-- BEGIN Page excerpt --

Subscribe to: Posts Comments Photos Links 250 Posts and 424 Comments till now

Archive for July, 2009

Software development in Digital Humanities

One of the topics that greatly interested me from THATCamp 2009 (which really wasn’t addressed at Digital Humanities 2009) was software development/process of digital humanities projects. I’m interested in questions of workflow and task distribution—what does the team look like, and what does it actually do on a day to day basis? I had a lot of really great conversations with people that helped me clarify my thinking, and a lot of great book recommendations (most of which I can’t seem to find on the shelves, even though they say they are checked in. sigh).

Two sessions in particular at THATCamp were of great interest to me: “Picking a platform(s)” and “Software Development.” I also attended an interesting session on Drupal which, though a bit over my head, intrigued me.

Picking a Platform

A few points jumped out at me in this session. One is that it is possible to over analyze when picking a software solution, and often the best solution is to pick two or three likely candidates (the good ones tend to jump out/get recommended a lot), and work out a rough prototype in each of them. What strikes me about this is that we never work this part of the development of a project into the time estimates for a projects (when we actually manage to estimate time on a project, which is rare). Another point rephrased many different times is to try to avoid building something new whenever possible, and to look for stable, well supported projects to build on.

Another part of the discussion involved frameworks. If no CMS like Wordpress or Drupal exists that fits your project, a framework is the next best choice. Omeka is built on the Zend framework, and CHNM also tried CakePHP and CodeIgniter (and maybe something else, I was having a hard time keeping up at this point). At the CDRH, we recently used CodeIgniter for a project, which I liked because it was lightweight and the documentation seemed friendlier for non programmers (i.e. me) that have to use the framework. It worked pretty well for the project we used it on, and we will likely try out other frameworks in the future. We’re also looking into Drupal and Wordpress to build certain sites, but I am still unclear on how to integrate the large amounts of TEI documents we have into these products (if anyone has any advice, I’d love to hear it).  Many of our past projects have been built using Cocoon, and we will likely keep using this for the straightforward TEI sites.

Near the end of the session, I asked what people use to do the kinds of things I do most frequently—i.e. transform TEI documents into a website. DEAD SILENCE. This was a little surprising, but not completely so since most of the projects talked about were community building apps, not content driven sites. It was recommended I look into code4lib as well as the eXist database. This has led me to question the difference between digital library/etext stuff and digital humanities—is it the focus on content? is it the tools used? Is there even a reason for a distinction? Many of our projects at the Center could be classified more as a digital library, and I am starting to wonder if clarifying the type of project in this manner might be able to help us with our workflow a bit.

CHNM Creative Lead Jeremy Boggs remarked how the hiring of a graphic designer and his own studies in graphic design have changed CHNM’s approach to design dramatically. I found this interesting in light of other conversations I had at THATCamp regarding design—I’ll be talking about this a bit more in future blog posts.

A final point from this session is the sentiment, expressed frequently, that it would be nice to have some central place where we can share this kind of information and ask questions.

-- END Page excerpt --
-- BEGIN Raw data --

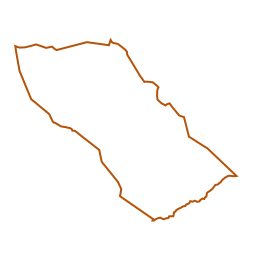 João Dourado, Bahia, Brazil (Albers equal-area conic projection), rotated 83°
{"feature_id": "56859067B11161986118081", "entity_name": "João Dourado", "entity_type": "district", "adm_level": 2, "iso_a3": "BRA", "parent_name": "Brazil", "parent_adm1": "Bahia", "projection": "albers", "projection_center": [-41.539, -11.21], "detail": "fine", "context": "isolated", "style": "outline", "palette": "amber", "viewbox_px": 256, "rotation_deg": 83, "n_neighbors": 0, "source": "geoboundaries", "source_scale": "gbopen_adm2", "svg_char_len": 1843}
<svg xmlns="http://www.w3.org/2000/svg" viewBox="0 0 256 256"><g transform="rotate(83 128 128)"><path d="M222.8,115.0L223.0,113.5L221.8,111.6L221.2,109.2L221.0,106.7L222.4,104.8L222.9,103.2L222.4,101.9L222.3,100.4L222.1,98.7L220.7,98.0L220.9,95.5L221.1,93.8L219.3,93.1L217.3,92.7L216.9,91.2L215.5,90.2L214.6,88.3L213.4,84.8L212.5,82.9L212.3,80.5L210.9,79.4L210.8,77.9L209.9,76.2L208.2,75.1L209.0,72.7L208.3,70.5L209.6,68.6L209.6,66.1L208.3,65.0L207.1,62.8L207.7,61.0L206.4,60.1L205.6,58.6L203.9,58.1L202.1,57.5L201.2,56.1L200.3,54.2L198.7,51.6L196.6,49.6L195.1,48.2L195.1,45.8L193.8,44.1L193.2,42.7L191.7,41.5L190.2,39.5L189.1,37.6L188.5,36.2L187.8,34.6L187.8,32.6L188.4,30.5L188.8,28.4L188.8,26.2L157.7,51.8L155.6,54.5L154.6,55.8L144.0,68.6L136.6,69.5L134.2,69.8L124.1,71.1L121.9,75.6L114.1,80.6L108.6,83.8L109.3,86.8L110.2,88.0L107.6,91.7L104.9,94.0L103.5,95.2L101.9,95.2L100.5,95.3L99.0,95.1L97.3,94.9L95.6,94.6L94.2,94.3L92.6,93.6L91.3,92.8L89.7,93.9L88.3,95.4L86.9,96.6L85.7,97.8L85.3,99.4L84.9,100.9L84.5,102.6L84.2,104.5L84.2,106.1L76.8,110.2L74.5,111.1L55.0,119.9L52.5,119.7L50.1,121.0L48.3,122.8L47.0,124.1L44.2,126.9L43.2,128.1L42.6,129.6L42.0,132.0L40.9,133.4L38.5,134.5L43.5,136.8L37.8,158.3L41.9,189.3L41.1,190.6L38.0,193.5L38.5,199.5L36.2,204.2L33.8,209.2L34.4,212.3L34.6,214.0L35.4,219.9L35.2,222.8L35.0,225.7L34.5,227.1L33.8,228.5L33.0,229.8L37.8,229.8L58.1,228.7L64.3,227.0L75.6,223.9L77.7,223.3L87.6,220.6L104.6,204.5L111.9,202.1L113.4,201.3L114.0,199.8L115.2,198.2L116.8,196.1L118.2,194.3L118.8,192.5L119.2,190.9L119.6,189.5L120.3,188.0L121.1,185.4L122.2,184.0L123.9,183.5L124.2,181.2L131.4,174.1L146.3,159.2L149.5,158.9L151.9,158.8L158.4,158.2L180.2,144.6L185.7,142.8L187.8,142.1L189.4,142.6L194.7,144.2L196.3,142.5L217.4,118.8L219.8,116.1L221.3,114.3L222.8,115.0Z" fill="none" stroke="#b45309" stroke-width="2"/></g></svg>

-- END Raw data --

Tasks for this exercise
1. In the blog post on software development in digital humanities, which framework is Omeka built on?
2. Extend the blog post on software development in digital humanities past its final paragraph.

Answers to each task
1. The Zend framework.

2.
Software Development

I was really interested in this session, because at CDRH we are still trying to figure out how to… well, create software. We have very few processes in place, so it’s up to the development “team” (mostly consisting of me, a programmer, and a text encoder) to determine tools, put them into use, and train anyone else that needs to be trained. On the one hand, this is kind of nice—we get to choose what works for us. On the other hand, it is a little overwhelming, especially since none of us really have software development experience to speak of. As a result, I have become really interested in the software development process, especially as it relates to digital humanities.

Several concepts were brought up as essential to any project team of any size: bug tracking software, version control software, and, maybe, communication software. Right now we have a wiki and subversion, and are working on the bug tracking and other communication helpers. Sure, we can yell over the cubicle walls at each other, but at some point, we need a way to track all the broken stuff (especially as we keep finding more each day).

The group also talked about making more of our code open source, even the code we don’t think is very good, because others may be able to improve on it, or at the very least, use it to learn from. We need to get away from the “We’ll release it when it is finished” mentality and just get it out there. Another idea was to stop making one use only tools and to focus on broader things that can be reused. I like this idea in the abstract, but when I really start to think about how it applies to us, I see so many exceptions—little projects that will only happen once, special cases having to so with an esotaric area of inquiry from a scholar. I think part of what makes digital humanities interesting is we take on the stuff that doesn’t have a broader appeal, and therefore in any other context just wouldn’t get done. However, many of these one time projects might be of use to someone else, so the code should still be available.

What I’d like to see is a balance. Every digital humanities center or project is likely to have some code specific to their own project, but there’s also likely to be something which can be given back to enrich the community.  Both are important.

A common complaint in general at THATCamp, and especially in the Software Development session, was that documentation was always lacking. This seems to be a universal truth in software development, not just DH. One idea someone brought up was to pitch the documentation to a technical writing class for a class project. Another was to have a “documentation sprint” in the spirit of the code sprint.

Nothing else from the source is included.